**DATA TO PROCESS**

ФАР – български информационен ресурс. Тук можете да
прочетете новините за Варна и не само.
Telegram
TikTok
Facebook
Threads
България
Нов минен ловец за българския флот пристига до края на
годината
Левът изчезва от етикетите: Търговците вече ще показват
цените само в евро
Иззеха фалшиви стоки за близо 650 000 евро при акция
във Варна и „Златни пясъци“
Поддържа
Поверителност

**WHAT YOU SHOULD DO**
Can you copy every line of the records above without changing anything?

**SOLUTION TO THE PROBLEM**
ФАР – български информационен ресурс. Тук можете да
прочетете новините за Варна и не само.
Telegram
TikTok
Facebook
Threads
България
Нов минен ловец за българския флот пристига до края на
годината
Левът изчезва от етикетите: Търговците вече ще показват
цените само в евро
Иззеха фалшиви стоки за близо 650 000 евро при акция
във Варна и „Златни пясъци“
Поддържа
Поверителност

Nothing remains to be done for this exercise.